One quirk of the Mutelle Assurance is that people can opt for the level of cover they wish.  It's not cheap and typically will cost a couple our age over £1,500 per year in order to have most things covered.  Whether or not this is value for money is a gamble as with all insurance.  If you never need to be hospitalised it probably isn't but if you do you can end up with a large bill if you don't have Mutelle. 

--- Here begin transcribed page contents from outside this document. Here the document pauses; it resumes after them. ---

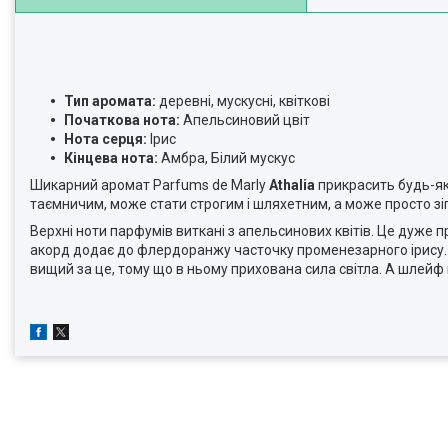
Тип аромата:
деревні, мускусні, квіткові
Початкова нота:
Апельсиновий цвіт
Нота серця:
Ірис
Кінцева нота:
Амбра, Білий мускус
Шикарний аромат Parfums de Marly
Athalia
прикрасить будь-яки
таємничим, може стати строгим і шляхетним, а може просто зіг
Верхні ноти парфумів виткані з апельсинових квітів. Це дуже
акорд додає до флердоранжу часточку променезарного ірису. В
вищий за це, тому що в ньому прихована сила світла. А шлейф 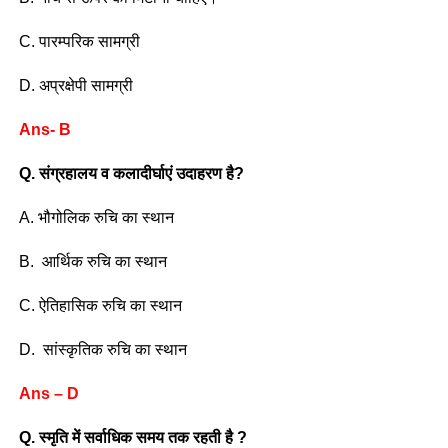
C. पारम्परिक सामग्री
D. अप्रक्षेपी सामग्री
Ans- B
Q. संग्रहालय व कलादीर्घाएं उदाहरण है?
A. भौगोलिक रुचि का स्थान
B. आर्थिक रुचि का स्थान
C. ऐतिहासिक रुचि का स्थान
D. सांस्कृतिक रुचि का स्थान
Ans – D
Q. स्मृति में सर्वाधिक समय तक रहती है ?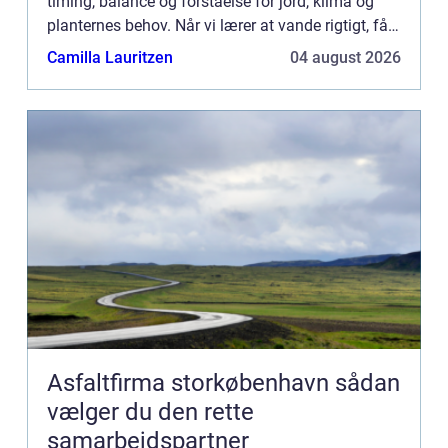
timing, balance og forståelse for jord, klima og
planternes behov. Når vi lærer at vande rigtigt, får
vi ikke bare sunde...
Camilla Lauritzen
04 august 2026
Asfaltfirma storkøbenhavn sådan
vælger du den rette
samarbejdspartner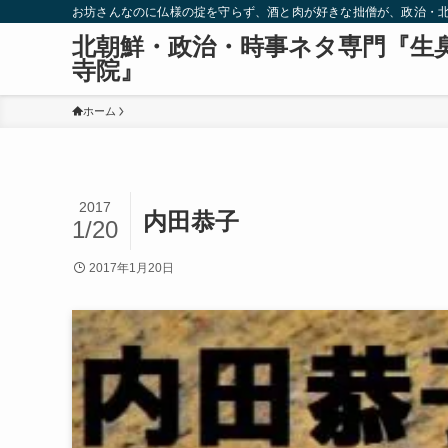
お坊さんなのに仏様の掟を守らず、酒と肉が好きな拙僧が、政治・
北朝鮮・政治・時事ネタ専門『生
寺院』
ホーム
2017
内田恭子
1/20
2017年1月20日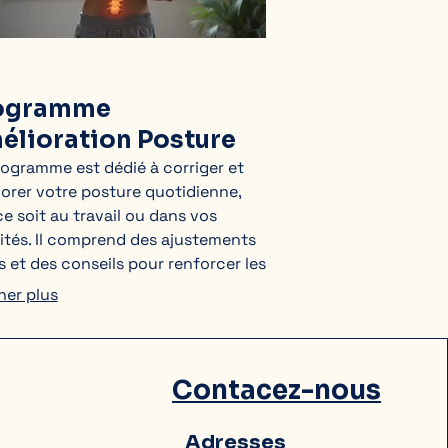
ogramme
élioration Posture
ogramme est dédié à corriger et
orer votre posture quotidienne,
e soit au travail ou dans vos
ités. Il comprend des ajustements
s et des conseils pour renforcer les
les posturaux et prévenir les maux
her plus
rs. Adoptez une posture saine pour
eilleure santé à long terme.
Contacez-nous
Adresses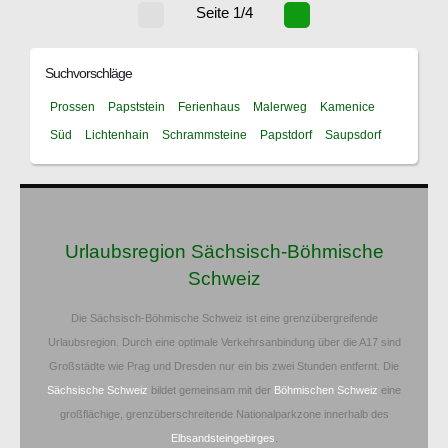
Seite 1/4
Suchvorschläge
Prossen
Papststein
Ferienhaus
Malerweg
Kamenice
Süd
Lichtenhain
Schrammsteine
Papstdorf
Saupsdorf
Urlaubsregion Sächsisch-Böhmische
Schweiz
Die Sächsisch-Böhmische Schweiz ist eine grenzübergreifende
Urlaubsregion. Durch eine optimale Verkehrsanbindung über die A17 sind
Großstädte wie Prag und Dresden nur ein bis zwei Stunden entfernt. Die
Sächsische Schweiz
bildet gemeinsam mit der
Böhmischen Schweiz
eine
großflächige, grenzüberschreitende Nationalparkzone innerhalb des
Elbsandsteingebirges
.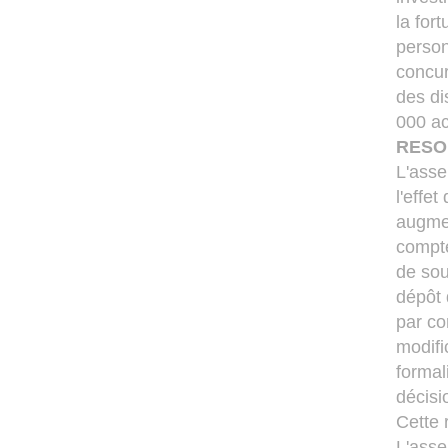
la for
person
concur
des di
000 ac
RESO
L'asse
l'effe
augmen
compte
de sou
dépôt 
par co
modifi
formal
décisi
Cette 
L'asse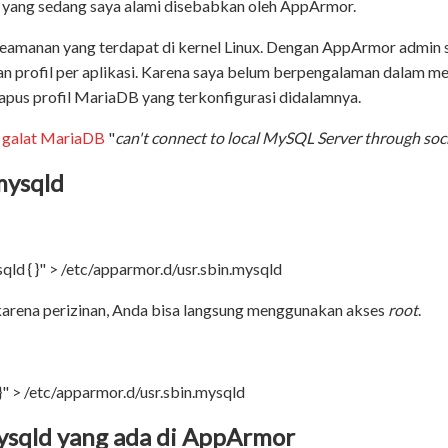
h yang sedang saya alami disebabkan oleh AppArmor.
amanan yang terdapat di kernel Linux. Dengan AppArmor admin 
n profil per aplikasi. Karena saya belum berpengalaman dalam 
pus profil MariaDB yang terkonfigurasi didalamnya.
 galat MariaDB
"
can't connect to local MySQL Server through soc
 mysqld
qld { }" > /etc/apparmor.d/usr.sbin.mysqld
t karena perizinan, Anda bisa langsung menggunakan akses
root
.
 }" > /etc/apparmor.d/usr.sbin.mysqld
mysqld yang ada di AppArmor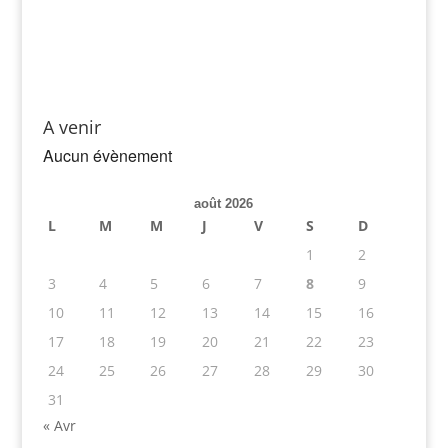
A venir
Aucun évènement
août 2026
L
M
M
J
V
S
D
1
2
3
4
5
6
7
8
9
10
11
12
13
14
15
16
17
18
19
20
21
22
23
24
25
26
27
28
29
30
31
« Avr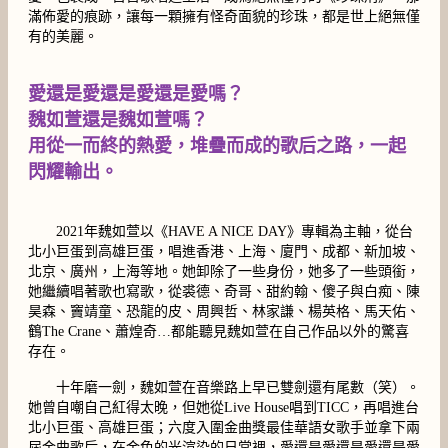
滿佈愛的痕跡，讓每一顆擁有怪奇面貌的珍珠，都是世上絕無僅
有的美麗。
愛還是愛還是愛還是愛嗎？
魏如萱還是魏如萱嗎？
用從一而終的熱愛，堆疊而成的歌后之路，一起
閃耀輸出。
2021年魏如萱以《HAVE A NICE DAY》專輯為主軸，從台
北小巨蛋到高雄巨蛋，唱進香港、上海、廈門、成都、新加坡、
北京、廣州，上海等地。她卸除了一些身份，她多了一些頭銜，
她繼續唱著歌也寫歌，從裘德、奇哥、甜約翰、傻子與白痴、陳
昊森、竇靖童、恐龍的皮、周興哲、林家謙、楊英格、馬天佑、
鶴The Crane、蕭煌奇…都能聽見魏如萱在自己作品以外的驚喜
存在。
十年磨一劍，魏如萱在音樂路上早已雙劍還有尾數（笑）。
她曾自嘲自己紅得太晚，但她從Live House唱到TICC，再唱進台
北小巨蛋、高雄巨蛋；六度入圍金曲獎最佳華語女歌手並拿下兩
屆金曲歌后，在金色的光渲染的日常裡，愛還是愛還是愛還是愛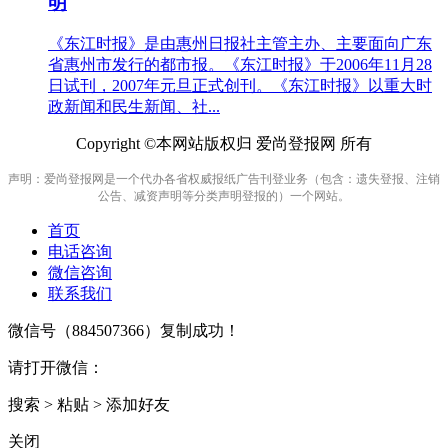
明
《东江时报》是由惠州日报社主管主办、主要面向广东
省惠州市发行的都市报。《东江时报》于2006年11月28
日试刊，2007年元旦正式创刊。《东江时报》以重大时
政新闻和民生新闻、社...
Copyright ©本网站版权归 爱尚登报网 所有
声明：爱尚登报网是一个代办各省权威报纸广告刊登业务（包含：遗失登报、注销
公告、减资声明等分类声明登报的）一个网站。
首页
电话咨询
微信咨询
联系我们
微信号（
884507366
）复制成功！
请打开微信：
搜索 > 粘贴 > 添加好友
关闭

Another quirk is that health care providers can charge what they wish.  Many will have a set of fees that are in line with recommendations so that a person who has a Carte Vitale and Mutuelle will have little or nothing to pay.  However, some charge more so that Mutelle Assurance providers will offer a level of cover that is much more than the 30% deficit.  

One of the curious things is that the process of referral to a consultant is very different from the UK NHS system.  In the UK a GP will say he or she is referring you to the hospital and, although you might have a choice of hospital, an appointment is made for you and arrives via the post.  In France it's up to you to find a consultant or hospital and make the appointment for yourself.  Most of these appointments can be made using a website called Doctolib where most providers and their fees are listed.

One of the disappointments we have found is that once referred it can take a long time to get an appointment with a consultant or hospital.  It seems that the French system is oversubscribed just like the UK one.  Many people find it impossible to get registered with a dentist in France, just like in the UK.  However, everyone I know who uses the system is full of praise for it and from our experience it does feel very much like a private health system but without the extortionate cost of similar private health care in the UK.